- **AUFGABEN**:
1. Gib den Forumsthread zum Spiel im Hinterbau von "## Apeman (16." bis "da wer aus?" wieder und tausche dabei "umlenkung" gegen "wippe" aus.
2. Stimmen diese Aussagen mit dem Forumsthread zum Spiel im Hinterbau überein? Antworte jeweils mit Ja oder Nein und zitiere die entscheidenden Worte.
(a) Josh BLENDER fand die Ursache des Spiels in der Hauptlagerhülse.
(b) Mr.A rät, Unterlagscheiben nur unter einen einzelnen Spacer zu legen.
(c) DerEmrich fährt ein Modell von 2009.

- **AUSZUG**:
-.-.-
# Spiel im Hinterbau des commencal suprem dh



## mex racer (23. Februar 2011)

Wollt nur mal wissen ob ihr diese problem habt.
 Mein erste suprem dh von 2009 musste ich neue unterlagscheiben fertigen um das Spiel aus dem Hinterbau zubekommen. 
Beim meinem austausch Rahmen habe ich Spiel im Hauptlager diese habe ich mit zusatlichen Unterlagscheiben beseitgt. Muss es nur im Betrieb testen.

saludos 
stephan


----------



## Josh BLENDER (23. Februar 2011)

Saludos Stephan,
hatte damals auch etwas Spiel im Hinterbau von meinem Supreme.
Bei mir war es die Hauptlagerhülse. Da war wohl Dreck drin und hat auf der Außenseite der Hülse, eine Kerbe reingeschliffen. Sah aus, als wäre da jemand mit nem Rohrschneider langgegangen. Hülse getauscht, Spiel weg.
Schau Dir Deine Hülse mal an.
Gruß,
Josh.


----------



## MTB-News.de




----------



## Mr.A (26. März 2011)

generell sollte man Unterlagscheiben unter all die schwarzen AluSpacer an den Achsbolzen legen.Die Schrauben quetschten sich sonst durchs Alu durch, und man hat Spiel.


----------



## juchhae (16. Juni 2011)

Cheers, wollte auch eben lagerwechseln und hab so einigen Verschleiß an den Hülsen gesehen, wo bekommt man denn die Dinger???

danke!!!


----------



## Apeman (16. April 2012)

hab das gleiche problem mit dem spiel im hinterbau. bei mir scheint es aber die bolzen in der dämpferaufnahme zu sein oder in der umlenkung. kennt sich da wer aus?


----------



## DerEmrich (3. Juni 2012)

Dasselbe Problem bei mir, isn 2011er V2. 
Spiel im Hinterbau, leider nicht zu wenig... Werds die Tage mal aufmachen und schaun was da im argen ist. Bekommt man denn die Hülsen irgendwo zum nachkaufen?
-.-.-
- **BEREITGESTELLTES MATERIAL**:
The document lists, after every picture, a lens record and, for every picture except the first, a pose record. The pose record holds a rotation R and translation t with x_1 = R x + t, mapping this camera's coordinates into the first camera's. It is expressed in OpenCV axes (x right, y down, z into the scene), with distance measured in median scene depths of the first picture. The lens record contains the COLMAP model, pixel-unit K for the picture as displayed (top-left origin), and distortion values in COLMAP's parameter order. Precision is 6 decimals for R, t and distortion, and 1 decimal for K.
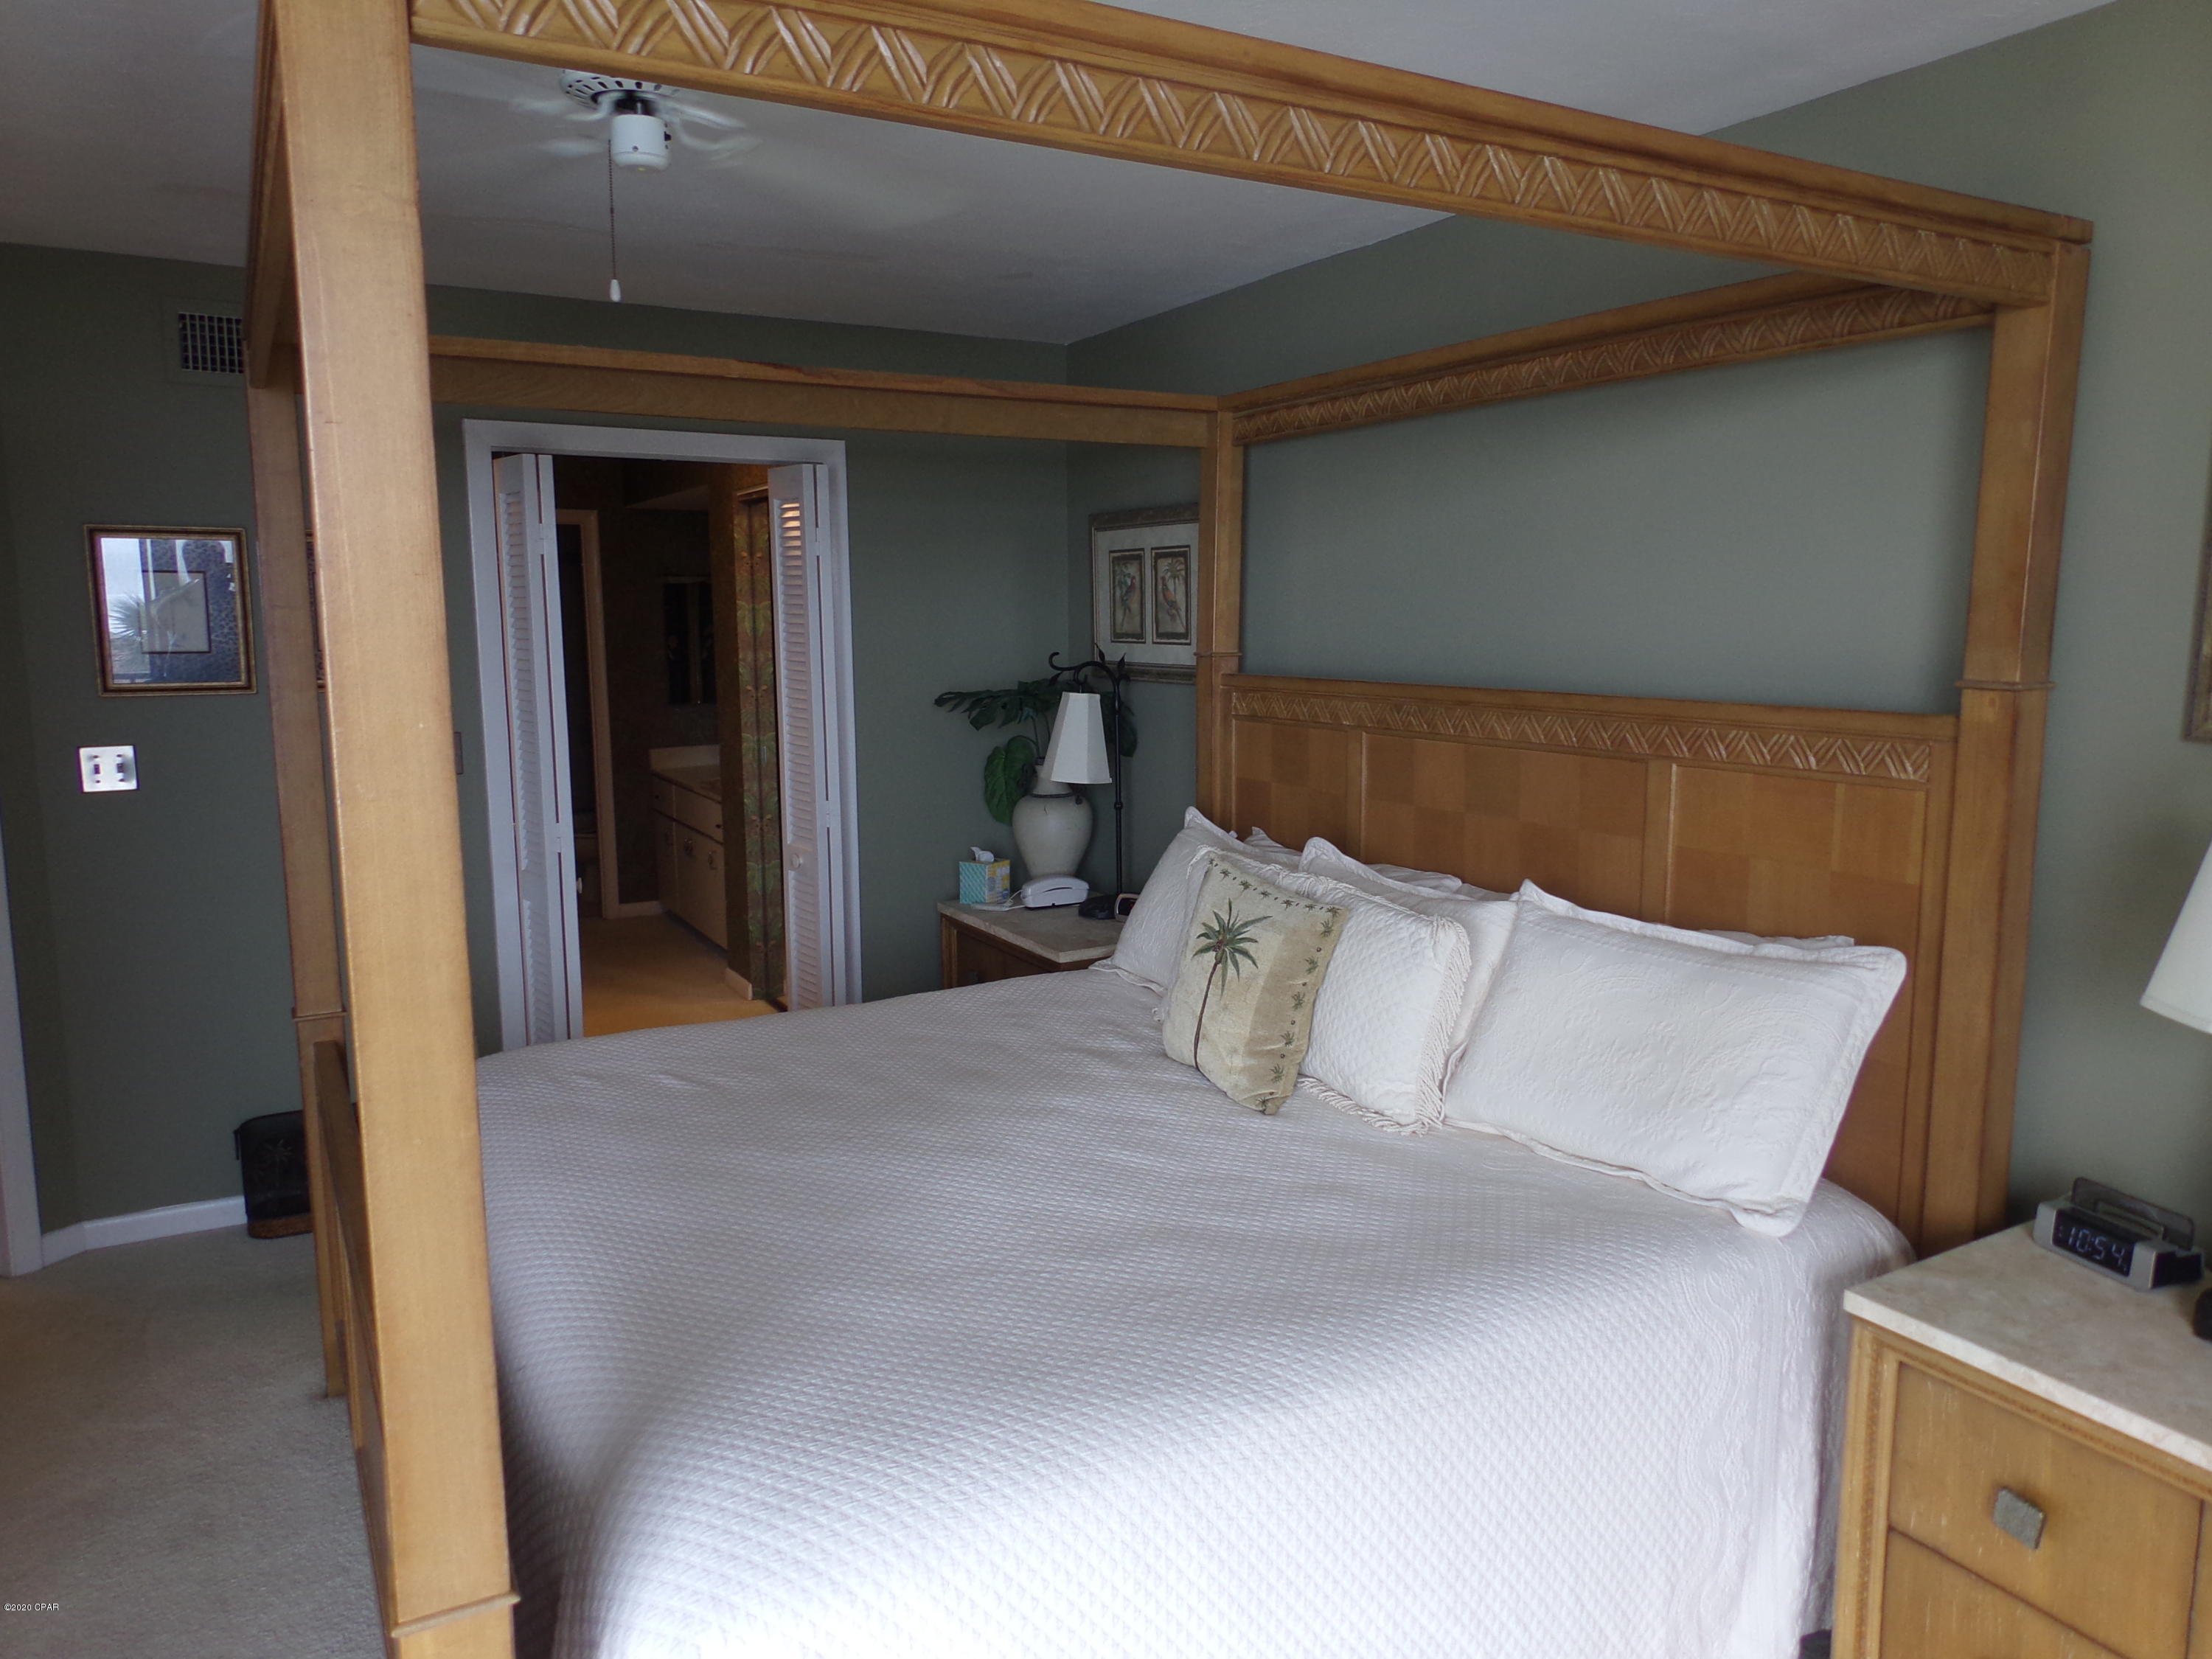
-.-.-
- **LÖSUNGEN**:
1.
## Apeman (16. April 2012)

hab das gleiche problem mit dem spiel im hinterbau. bei mir scheint es aber die bolzen in der dämpferaufnahme zu sein oder in der wippe. kennt sich da wer aus?

2.
(a) Ja: „Bei mir war es die Hauptlagerhülse.“
(b) Nein: „generell sollte man Unterlagscheiben unter all die schwarzen AluSpacer an den Achsbolzen legen.“
(c) Nein: „isn 2011er V2“